How to choose a debt settlement company?
Hiring a debt settlement company is like choosing a lawyer or a car repair shop: you would prefer not to need their services, and it’s not always easy to spot the good guys for the companies that give the industry a bad name. SuperMoney has surveyed the debt settlement industry and identified the reputable companies over those you are best avoiding. By following debt relief best practices, we have helped thousands of people settle over $5 billion in debt.
Here are some of the factors we consider when vetting and rating debt settlement firms:
- Guarantee: We prefer companies that provide customer satisfaction guarantees.

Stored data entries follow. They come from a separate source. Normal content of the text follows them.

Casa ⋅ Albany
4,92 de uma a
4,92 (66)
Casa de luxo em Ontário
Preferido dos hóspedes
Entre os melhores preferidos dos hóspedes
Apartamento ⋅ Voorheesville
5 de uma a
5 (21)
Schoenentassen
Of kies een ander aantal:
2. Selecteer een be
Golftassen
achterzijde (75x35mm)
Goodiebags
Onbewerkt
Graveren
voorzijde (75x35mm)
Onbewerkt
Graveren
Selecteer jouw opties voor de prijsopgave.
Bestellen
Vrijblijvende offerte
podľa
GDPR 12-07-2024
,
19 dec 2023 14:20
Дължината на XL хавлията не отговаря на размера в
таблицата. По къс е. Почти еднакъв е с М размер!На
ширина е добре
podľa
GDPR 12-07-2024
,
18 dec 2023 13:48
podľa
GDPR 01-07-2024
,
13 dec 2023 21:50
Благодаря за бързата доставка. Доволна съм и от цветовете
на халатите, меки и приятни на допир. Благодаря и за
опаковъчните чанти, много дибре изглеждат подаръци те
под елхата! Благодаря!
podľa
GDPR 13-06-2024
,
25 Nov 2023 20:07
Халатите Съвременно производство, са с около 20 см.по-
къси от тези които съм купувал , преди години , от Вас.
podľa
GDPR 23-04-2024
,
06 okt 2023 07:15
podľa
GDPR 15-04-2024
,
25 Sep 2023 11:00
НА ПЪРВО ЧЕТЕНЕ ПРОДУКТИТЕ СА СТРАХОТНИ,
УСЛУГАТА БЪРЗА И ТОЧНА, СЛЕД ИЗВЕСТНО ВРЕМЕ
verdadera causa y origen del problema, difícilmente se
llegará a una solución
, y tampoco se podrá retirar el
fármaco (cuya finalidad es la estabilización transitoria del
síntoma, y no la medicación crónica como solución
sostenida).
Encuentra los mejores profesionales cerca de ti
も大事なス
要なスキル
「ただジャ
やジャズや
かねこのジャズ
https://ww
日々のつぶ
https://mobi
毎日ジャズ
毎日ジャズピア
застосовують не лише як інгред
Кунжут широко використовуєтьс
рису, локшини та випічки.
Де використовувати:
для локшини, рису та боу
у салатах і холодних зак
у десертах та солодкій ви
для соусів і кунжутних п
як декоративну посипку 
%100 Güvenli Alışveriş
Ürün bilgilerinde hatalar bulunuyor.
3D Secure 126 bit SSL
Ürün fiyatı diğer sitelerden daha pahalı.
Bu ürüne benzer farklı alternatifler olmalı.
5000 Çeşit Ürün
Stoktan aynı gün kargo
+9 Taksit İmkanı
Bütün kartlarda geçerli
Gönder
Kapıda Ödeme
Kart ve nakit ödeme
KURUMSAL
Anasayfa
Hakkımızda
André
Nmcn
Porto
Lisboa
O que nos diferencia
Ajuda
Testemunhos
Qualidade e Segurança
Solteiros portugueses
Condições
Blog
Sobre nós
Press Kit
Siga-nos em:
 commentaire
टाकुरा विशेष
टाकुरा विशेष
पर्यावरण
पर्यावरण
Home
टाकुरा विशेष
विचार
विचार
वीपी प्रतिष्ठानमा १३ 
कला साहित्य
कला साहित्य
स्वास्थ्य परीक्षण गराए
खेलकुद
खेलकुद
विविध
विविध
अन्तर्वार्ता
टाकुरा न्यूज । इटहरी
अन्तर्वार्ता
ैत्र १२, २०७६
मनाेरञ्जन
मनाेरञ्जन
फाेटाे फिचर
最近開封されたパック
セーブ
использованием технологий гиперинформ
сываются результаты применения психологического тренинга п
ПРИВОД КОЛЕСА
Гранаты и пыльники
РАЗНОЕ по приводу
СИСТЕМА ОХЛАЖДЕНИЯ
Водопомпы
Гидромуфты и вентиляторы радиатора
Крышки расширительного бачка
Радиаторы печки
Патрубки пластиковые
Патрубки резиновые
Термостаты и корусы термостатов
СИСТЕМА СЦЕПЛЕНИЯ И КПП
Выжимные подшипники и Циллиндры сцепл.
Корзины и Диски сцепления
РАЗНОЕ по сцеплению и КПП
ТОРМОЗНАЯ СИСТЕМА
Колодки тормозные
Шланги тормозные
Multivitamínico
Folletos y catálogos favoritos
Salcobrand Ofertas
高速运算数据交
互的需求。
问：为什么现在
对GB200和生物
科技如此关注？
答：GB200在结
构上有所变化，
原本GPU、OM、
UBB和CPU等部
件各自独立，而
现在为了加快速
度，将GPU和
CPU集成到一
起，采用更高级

- Financial strength: We only recommend firms that are financially sound and well funded.
- Expert staff: Only firms that hire certified debt relief experts are considered.
- Accreditation: Companies are members of the American Fair Credit Council, the largest trade association serving the debt settlement industry.
- Experience: Debt settlement firms need to have considerable experience.
- Payment options: We seek out affordable companies that offer several payment options.
Questions to ask
Before hiring a debt settlement company:
- Are you fully accredited, licensed and compliant with best practice standards?
- Are all your debt specialists certified by the International Association of Professional Debt Arbitrators?
- How long have you been in business and how much debt have you settled for your clients?
After giving a summary of your financial situation:
- Will you help me with all of my debts? If not, which ones can’t you deal with?
- Can you still help me if I cannot afford the minimum monthly payment some months?
- What kind of security measures do you take to protect my personal information?
- Am I able to get regular, updates on the status of my account and settlements?
- Is there a money-back guarantee if the program doesn’t work for me or I decide to quit?
- When will my accounts be settled?
Debt settlement is a powerful debt relief tool. It’s not for everyone, but in the right circumstances, it can be the best route toward debt reduction.